# Problem with solution Simplify 6 Expressions with Kronecker Delta

Simplify the following expressions using the rules for calculating with Kronecker delta:

\(\delta_{31}\,\delta_{33}\)

\(\delta_{ji}\,T_{ink}\)

\(\delta_{j1}\,\delta_{ji}\,\delta_{2i}\)

\(\delta_{ik}\,\delta_{i3}\,\delta_{3k}\)

\(\delta_{jj}\) with \(j ~\in~ \{ 1,2,3,4 \} \)

\(\delta_{k\mu} \, \varepsilon_{kmn} \, \delta_{ss} \) with \(s ~\in~ \{ 1,2 \} \)

## Solution tips

Use the properties of Kronecker delta that you learned in the lesson.
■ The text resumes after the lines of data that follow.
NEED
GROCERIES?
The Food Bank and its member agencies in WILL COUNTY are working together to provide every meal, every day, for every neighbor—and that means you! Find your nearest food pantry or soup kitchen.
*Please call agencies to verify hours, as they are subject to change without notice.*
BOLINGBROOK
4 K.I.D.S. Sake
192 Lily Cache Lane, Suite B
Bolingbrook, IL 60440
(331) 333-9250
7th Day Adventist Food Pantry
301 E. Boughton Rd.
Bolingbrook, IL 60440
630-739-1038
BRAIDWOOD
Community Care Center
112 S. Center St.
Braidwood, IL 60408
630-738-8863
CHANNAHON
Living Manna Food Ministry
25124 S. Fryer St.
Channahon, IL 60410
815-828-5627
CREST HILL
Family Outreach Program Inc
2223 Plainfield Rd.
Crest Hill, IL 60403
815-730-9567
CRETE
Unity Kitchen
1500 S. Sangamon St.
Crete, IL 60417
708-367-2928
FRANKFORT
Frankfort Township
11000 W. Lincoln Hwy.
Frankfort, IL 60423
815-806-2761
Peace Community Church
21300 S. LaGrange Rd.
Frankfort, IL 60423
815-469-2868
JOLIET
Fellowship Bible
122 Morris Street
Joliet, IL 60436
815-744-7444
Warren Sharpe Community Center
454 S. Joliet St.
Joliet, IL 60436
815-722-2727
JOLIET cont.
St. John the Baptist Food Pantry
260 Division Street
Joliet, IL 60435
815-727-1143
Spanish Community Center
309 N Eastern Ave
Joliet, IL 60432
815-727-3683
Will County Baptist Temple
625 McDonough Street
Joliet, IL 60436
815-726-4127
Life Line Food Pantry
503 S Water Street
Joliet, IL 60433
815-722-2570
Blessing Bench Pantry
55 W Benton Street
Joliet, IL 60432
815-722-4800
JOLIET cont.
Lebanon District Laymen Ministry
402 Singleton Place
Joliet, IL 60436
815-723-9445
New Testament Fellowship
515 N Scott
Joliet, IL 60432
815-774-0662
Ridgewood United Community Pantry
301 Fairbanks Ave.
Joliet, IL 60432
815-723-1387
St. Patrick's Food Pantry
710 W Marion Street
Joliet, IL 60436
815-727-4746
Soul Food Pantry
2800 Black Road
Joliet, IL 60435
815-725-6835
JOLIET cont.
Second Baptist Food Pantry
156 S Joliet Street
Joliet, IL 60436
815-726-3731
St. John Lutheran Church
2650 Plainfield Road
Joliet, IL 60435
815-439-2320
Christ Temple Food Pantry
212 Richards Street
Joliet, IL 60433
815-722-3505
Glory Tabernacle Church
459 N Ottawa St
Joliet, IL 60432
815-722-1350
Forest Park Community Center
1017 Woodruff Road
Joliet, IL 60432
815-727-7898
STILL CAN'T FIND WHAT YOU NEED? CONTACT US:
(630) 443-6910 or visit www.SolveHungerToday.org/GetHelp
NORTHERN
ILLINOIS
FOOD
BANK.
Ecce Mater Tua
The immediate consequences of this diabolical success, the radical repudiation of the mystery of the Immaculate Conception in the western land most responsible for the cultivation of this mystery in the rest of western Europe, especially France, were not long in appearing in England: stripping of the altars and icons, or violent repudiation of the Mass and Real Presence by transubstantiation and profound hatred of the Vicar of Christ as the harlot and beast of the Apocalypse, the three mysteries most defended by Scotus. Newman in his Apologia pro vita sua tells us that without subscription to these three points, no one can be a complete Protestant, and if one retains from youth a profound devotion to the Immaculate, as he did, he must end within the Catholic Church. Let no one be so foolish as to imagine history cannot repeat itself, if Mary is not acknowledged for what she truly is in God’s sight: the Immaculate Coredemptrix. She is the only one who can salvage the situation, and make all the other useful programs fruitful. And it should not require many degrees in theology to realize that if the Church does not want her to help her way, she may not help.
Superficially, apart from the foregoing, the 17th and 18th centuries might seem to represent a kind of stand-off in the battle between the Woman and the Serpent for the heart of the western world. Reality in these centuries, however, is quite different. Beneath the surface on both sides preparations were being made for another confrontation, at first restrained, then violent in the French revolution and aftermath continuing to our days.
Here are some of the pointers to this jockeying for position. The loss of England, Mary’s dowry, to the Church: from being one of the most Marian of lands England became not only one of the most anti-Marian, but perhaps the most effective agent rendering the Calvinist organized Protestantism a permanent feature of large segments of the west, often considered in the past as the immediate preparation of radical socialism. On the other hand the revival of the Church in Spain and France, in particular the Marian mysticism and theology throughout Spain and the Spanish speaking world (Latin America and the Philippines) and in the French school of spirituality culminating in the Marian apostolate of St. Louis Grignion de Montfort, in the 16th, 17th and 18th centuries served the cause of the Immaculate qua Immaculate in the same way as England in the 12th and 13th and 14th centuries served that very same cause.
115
In all the following expressions you should keep in mind that \(\delta_{ik}\,\delta_{ij}\) can be summed up to \(\delta_{kj}\) and that you have to sum over equal indices:`$$ \delta_{ii} ~=~ 1~+~1~+~ ... ~+~ 1 ~=~ n $$`

## Solution for (a)

Here we simplify the following expression:`\begin{align}
\delta_{31}\,\delta_{33} ~&=~ 0 \cdot 1 ~=~ 0
\end{align}`

We exploited that \( \delta_{31} = 0 \) is because the indices have two different values and \( \delta_{33} = 1 \) has two equal indices.

## Solution for (b)

We want to simplify the following expression:`\begin{align}
\delta_{ji} \, T_{ink} ~&=~ T_{jnk}
\end{align}`

We exploited the rule that the Kronecker delta \( \delta_{ji} \) eliminates everything except \( T_{jnk} \), where \( i = j \).

## Solution for (c)

Here we simplify the following expression:`\begin{align}
\delta_{j1} \, \delta_{ji} \, \delta_{2i}
\end{align}`

For example, first combine the index \(j\) in \(\delta_{j1} \, \delta_{ji}\) and then combine the index \(i\):`\begin{align}
\delta_{j1} \, \delta_{ji} \, \delta_{2i} &~=~ \delta_{i1} \, \delta_{2i} \\\\
&~=~ \delta_{12} \\\\
&~=~ 0
\end{align}`

Of course, you could just as well first combine the index \(i\) in \(\delta_{ji} \, \delta_{2i}\):`\begin{align}
\delta_{j1} \, \delta_{ji} \, \delta_{2i} &~=~ \delta_{j1} \, \delta_{2j} \\\\
&~=~ \delta_{21} \\\\
&~=~ 0
\end{align}`

You get the same result.

## Solution for (d)

Proceed analogously to (c), except that at the end you get not 0 but 1 according to the Kronecker delta definition:`\begin{align}
\delta_{ik} \, \delta_{i3} \, \delta_{3k} &~=~ \delta_{k3} \, \delta_{3k} \\\\
&~=~ \delta_{33} \\\\
&~=~ 1
\end{align}`

Again, the order of simplification does not matter.

## Solution for (e)

Here we simplify the following expression, summing over the index \( j \) up to 4:`\begin{align}
\delta_{jj}
\end{align}`We get a sum with four summands:`\begin{align}
\delta_{jj} &~=~ \delta_{11} ~+~ \delta_{22} ~+~ \delta_{33} ~+~ \delta_{44} \\\\
&~=~ 1~+~1~+~1~+~1 \\\\
&~=~ 4
\end{align}`

## Solution for (f)

Here we simplify the following expression, summing over the index \( s \) up to 2:`\begin{align}
\delta_{k\mu} \, \varepsilon_{kmn} \, \delta_{ss}
\end{align}`

Let us first combine \( \delta_{k\mu} \, \varepsilon_{kmn} \) and then write out the sum \(\delta_{ss}\):`\begin{align}
\delta_{k\mu} \, \varepsilon_{kmn} \, \delta_{ss} &~=~ \varepsilon_{\mu mn} \, \delta_{ss} \\\\
&~=~ \varepsilon_{\mu mn} \, \left( \delta_{11} ~+~ \delta_{22} \right) \\\\
&~=~ \varepsilon_{\mu mn} \, \left( 1~+~ 1 \right) \\\\
&~=~ 2\, \varepsilon_{\mu mn}
\end{align}`